The law also provides that Judiciary can grant relief to a woman applying in person or through a service provider without ordering a DIR (Domestic Incident Report) by protection officers which, as discussed in part 1, causes considerable delay. However, there is no data to show the percentage of cases in which Judges are making emergency, ex parte or interim orders without ordering a DIR first.

Another important aim of PWDVA was to provide women the option of securing all the immediate relief required in one court (the one window clearance system) rather than having to approach different courts for different reliefs as they had to previously, as discussed in part 1. The increasing popularity of PWDVA compared to other legislations shows that survivors prefer the convenience of securing all remedies in one court. There was a marked unawareness of this amongst the lower judiciary and resistance to its use. However, I feel with increasing familiarity with the law, training and conferences organised by the state and the National Judicial Academy, these technical issues will be resolved; what is much more difficult to change is their patriarchal ideology.

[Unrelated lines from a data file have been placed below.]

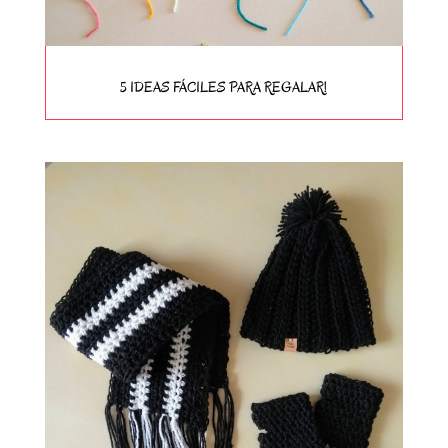
5 IDEAS FÁCILES PARA REGALAR!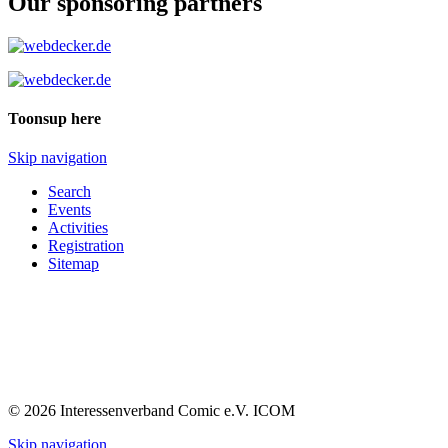
Our sponsoring partners
Toonsup here
Skip navigation
Search
Events
Activities
Registration
Sitemap
© 2026 Interessenverband Comic e.V. ICOM
Skip navigation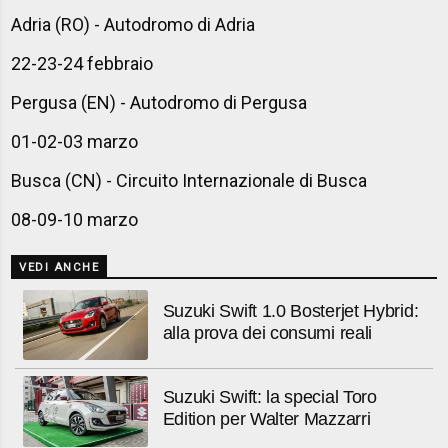
Adria (RO) - Autodromo di Adria
22-23-24 febbraio
Pergusa (EN) - Autodromo di Pergusa
01-02-03 marzo
Busca (CN) - Circuito Internazionale di Busca
08-09-10 marzo
VEDI ANCHE
Suzuki Swift 1.0 Bosterjet Hybrid:
alla prova dei consumi reali
Suzuki Swift: la special Toro
Edition per Walter Mazzarri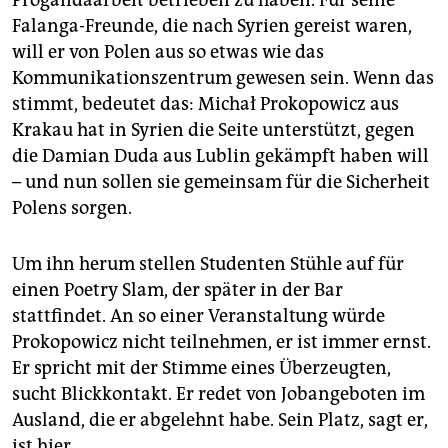
Falanga-Freunde, die nach Syrien gereist waren,
will er von Polen aus so etwas wie das
Kommunikationszentrum gewesen sein. Wenn das
stimmt, bedeutet das: Michał Prokopowicz aus
Krakau hat in Syrien die Seite unterstützt, gegen
die Damian Duda aus Lublin gekämpft haben will
– und nun sollen sie gemeinsam für die Sicherheit
Polens sorgen.
Um ihn herum stellen Studenten Stühle auf für
einen Poetry Slam, der später in der Bar
stattfindet. An so einer Veranstaltung würde
Prokopowicz nicht teilnehmen, er ist immer ernst.
Er spricht mit der Stimme eines Überzeugten,
sucht Blickkontakt. Er redet von Jobangeboten im
Ausland, die er abgelehnt habe. Sein Platz, sagt er,
ist hier.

The third evaluation report by LC revealed that many magistrates did not disagree with the idea that a women sometimes needed to be disciplined by their husbands.  “Manilla”, one of the Peace and Equality Cell cases, who had filed proceedings following a violent assault for the second time agreed to a compromise for the sake of her son’s educational and economic future. She was however extremely embarrassed when the Judge commented, in the presence of her husband, that in future she should not leave home and file court proceedings but tolerate a few slaps here and there to keep the family together. Such off-the-record misogynistic remarks, coupled with many discretionary exercises of power to grant adjournments which delay court proceedings endlessly, force many women into needless compromise. I wholeheartedly agree with the architect of this law, Indira Jaising, when she says: “To see the lack of judicial will to get justice for victims of gender-based violence, as stemming from a deeply entrenched prejudice and misogyny in the justice delivery system, including the courts and their judges, is an exercise demanding a constant struggle. It is so much in front of our noses that we, women and men included, legitimize the presence of sexism in our lives and carry it to the corridors of the court and into the courtrooms and into judgements”.

Finally, a word of caution. This analysis is largely based on experiences in Gujarat. Implementation is inconsistent even between two neighbouring states. However, there are some issues that apply to almost all states: insufficient budget allocation; lack of appropriate data collection; lack of suitable coordination and monitoring systems to measure infrastructural support; and training and functioning of the most important stakeholders, namely protection officers, counsellors, service providers and the lower judiciary.